The forests in India, home to a rich diversity of flora and fauna, also help in the prevention of floods and soil erosion apart from being responsible for water and oxygen. Forests are widely exploited for timber, fuelwood, charcoal, medicines, food, trees, habitat and recreation. The Forest Survey of India (FSI), under the Indian Ministry of Environment and Forests, has been entrusted with the responsibility of monitoring the forest and tree cover.
India is among the few countries in the world to have an operational two-year cycle for wall-to-wall mapping of forest cover. The forest cover assessed is classified into 3 main categories – very dense, moderately dense and open forest. India had 76.95 million hectares of recorded forest area in March 2007. This accounts for 23.41 per cent of total geographic area.
The Forest Conservation Act of India, 1980 with amendments in 1988, provides for conservation of forests and matters connected with protection of trees from illegal felling and destruction. This Act covers all aspects of forests including reserve forests, protected forests or any forest land irrespective of its ownership. Main features of the Act are,
- No part of a reserved forest can be used for non -forest purpose by the State governments without prior approval from the Central government.
- State Governments cannot lease forest land to private persons or to any other authority, corporation, agency or organisation, which are not managed or controlled by the government.
- A forest land can be cleared of trees (which have grown naturally) only when this land is to be used for reforestation.
Forest Coverage in India
Though more than one-fifth of India’s geographic area is recorded as forest area, it is not known with certainty how much of this area actually bears forest cover. The National Forest Policy (1952 and 1988) aims at having one third of country’s land area under forest and tree cover. However, per capita availability of forests in India is approximately 0.06 ha which is much lower than the world average of 0.8 ha.
The term ‘recorded forest area’ refers to all the geographical areas recorded as ‘forest’ in government records. Recorded forest area largely consists of Reserved Forests (RF) and Protected forests (PF), which have been constituted under the provisions of Indian forest act 1927. Besides RFs and PFs, the recorded forest area may include all such areas, which have been recorded as forests in the revenue records, often called ‘unclassified forests’, or have been constituted under any State Act or local laws. Thus ‘recorded forest area’ denotes the legal status of the land, which may or may not have tree/forest cover, whereas ‘forest cover’, indicates presence of tree cover over any land irrespective of ownership. Forest cover includes all lands having trees with canopy density 10 per cent and above and with area of 1 ha or more though such lands may not be included in the ‘recorded forest area’.

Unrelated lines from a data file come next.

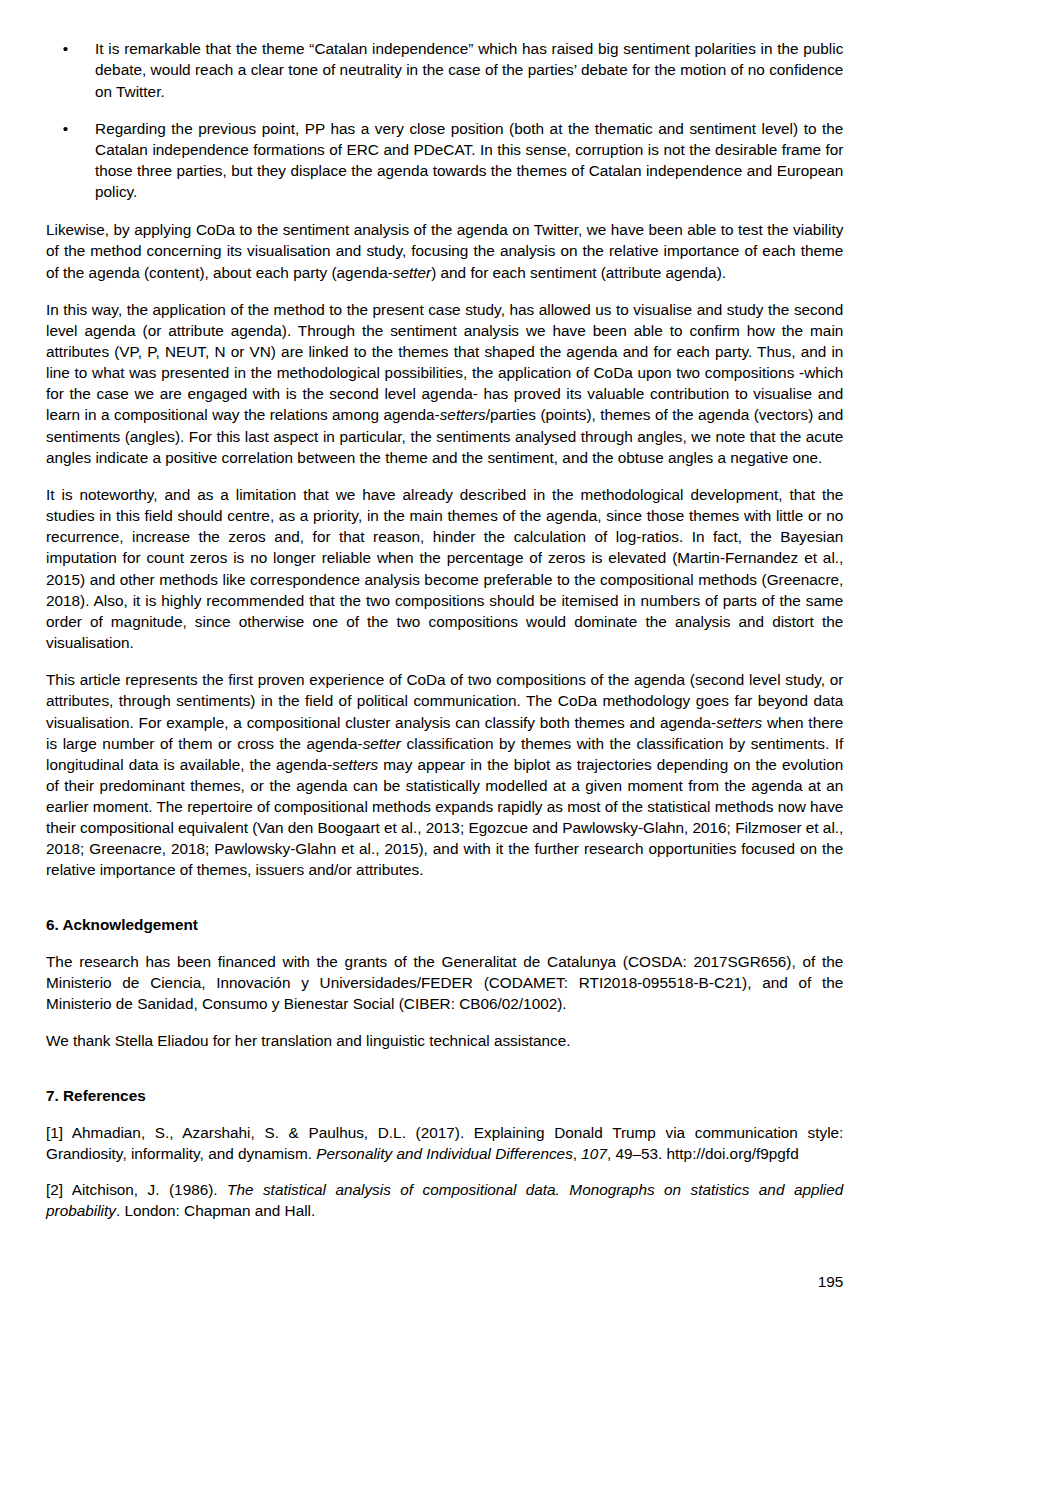It is remarkable that the theme “Catalan independence” which has raised big sentiment polarities in the public debate, would reach a clear tone of neutrality in the case of the parties’ debate for the motion of no confidence on Twitter.
Regarding the previous point, PP has a very close position (both at the thematic and sentiment level) to the Catalan independence formations of ERC and PDeCAT. In this sense, corruption is not the desirable frame for those three parties, but they displace the agenda towards the themes of Catalan independence and European policy.
Likewise, by applying CoDa to the sentiment analysis of the agenda on Twitter, we have been able to test the viability of the method concerning its visualisation and study, focusing the analysis on the relative importance of each theme of the agenda (content), about each party (agenda-setter) and for each sentiment (attribute agenda).
In this way, the application of the method to the present case study, has allowed us to visualise and study the second level agenda (or attribute agenda). Through the sentiment analysis we have been able to confirm how the main attributes (VP, P, NEUT, N or VN) are linked to the themes that shaped the agenda and for each party. Thus, and in line to what was presented in the methodological possibilities, the application of CoDa upon two compositions -which for the case we are engaged with is the second level agenda- has proved its valuable contribution to visualise and learn in a compositional way the relations among agenda-setters/parties (points), themes of the agenda (vectors) and sentiments (angles). For this last aspect in particular, the sentiments analysed through angles, we note that the acute angles indicate a positive correlation between the theme and the sentiment, and the obtuse angles a negative one.
It is noteworthy, and as a limitation that we have already described in the methodological development, that the studies in this field should centre, as a priority, in the main themes of the agenda, since those themes with little or no recurrence, increase the zeros and, for that reason, hinder the calculation of log-ratios. In fact, the Bayesian imputation for count zeros is no longer reliable when the percentage of zeros is elevated (Martin-Fernandez et al., 2015) and other methods like correspondence analysis become preferable to the compositional methods (Greenacre, 2018). Also, it is highly recommended that the two compositions should be itemised in numbers of parts of the same order of magnitude, since otherwise one of the two compositions would dominate the analysis and distort the visualisation.
This article represents the first proven experience of CoDa of two compositions of the agenda (second level study, or attributes, through sentiments) in the field of political communication. The CoDa methodology goes far beyond data visualisation. For example, a compositional cluster analysis can classify both themes and agenda-setters when there is large number of them or cross the agenda-setter classification by themes with the classification by sentiments. If longitudinal data is available, the agenda-setters may appear in the biplot as trajectories depending on the evolution of their predominant themes, or the agenda can be statistically modelled at a given moment from the agenda at an earlier moment. The repertoire of compositional methods expands rapidly as most of the statistical methods now have their compositional equivalent (Van den Boogaart et al., 2013; Egozcue and Pawlowsky-Glahn, 2016; Filzmoser et al., 2018; Greenacre, 2018; Pawlowsky-Glahn et al., 2015), and with it the further research opportunities focused on the relative importance of themes, issuers and/or attributes.
6. Acknowledgement
The research has been financed with the grants of the Generalitat de Catalunya (COSDA: 2017SGR656), of the Ministerio de Ciencia, Innovación y Universidades/FEDER (CODAMET: RTI2018-095518-B-C21), and of the Ministerio de Sanidad, Consumo y Bienestar Social (CIBER: CB06/02/1002).
We thank Stella Eliadou for her translation and linguistic technical assistance.
7. References
[1] Ahmadian, S., Azarshahi, S. & Paulhus, D.L. (2017). Explaining Donald Trump via communication style: Grandiosity, informality, and dynamism. Personality and Individual Differences, 107, 49–53. http://doi.org/f9pgfd
[2] Aitchison, J. (1986). The statistical analysis of compositional data. Monographs on statistics and applied probability. London: Chapman and Hall.
195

Changes in Coverage of Forests, Trees and Mangroves
Multi-pronged pressures on forests come from population, cattle grazing, fuel and fodder collection, industry, forest fires etc. The ‘good’ forest cover remaining is estimated to be just 11 per cent against the desirable 33 per cent of the total land area as per the National Forest Policy. Up to the late seventies, forest land was a prime target for diversion for resettlement, agriculture and industrialisation, and this trend was contained only by the Forest (Conservation) Act, 1980.
Tree Cover – This includes tree patches outside recorded forest area, which are less than 1 ha such as trees on village common lands, farmlands, lands along roads, railways, canals, and in homesteads. In India, only 2.82 per cent of the total geographic area had tree cover.
Growing Stock – This is the sum (by number or volume) of all the trees growing in the forest or a specified part of it. The information on growing stock is essential to understand the productive capacity of forests in order to develop national policies for the sustainable use of the forest resources. It also leads to the quantification of biomass, which, in turn, is essential to assess the amount of carbon stored in the forests.
Mangrove Cover – This comprises salt tolerant plant species that occur along inter-tidal zones of rivers and seas in the form of narrow strips or as extensive patches in estuarine habitats and river deltas of tropical and sub-tropical regions. The current assessment shows that mangrove cover in the country is 4,639 sq km, which is 0.14 per cent of the country’s total geographical area.
Realising the role of forests in controlling soil erosion, moderation of floods, recharging of ground aquifers, as habitat for wildlife, conservation of biodiversity and gene pool, etc., programmes were launched as early as the Second Five Year Plan for extensive watershed management followed later by establishment of a Protected Areas Network, under the Wildlife (Protection) Act, 1972.
Besides India’s Forest conservation Act, 1980 is one of the most progressive forest conservation legislations in the world. It puts severe restrictions on the diversion of forest land for non-forestry purposes. The National Forest Policy, 1988 lays out clear directions and guidelines for forest conservation and afforestation. A two pronged strategy to increase forest cover essentially comprises of improving canopy cover in the forest land and undertaking afforestation in non-forest and degraded lands, preferably contiguous to forest blocks.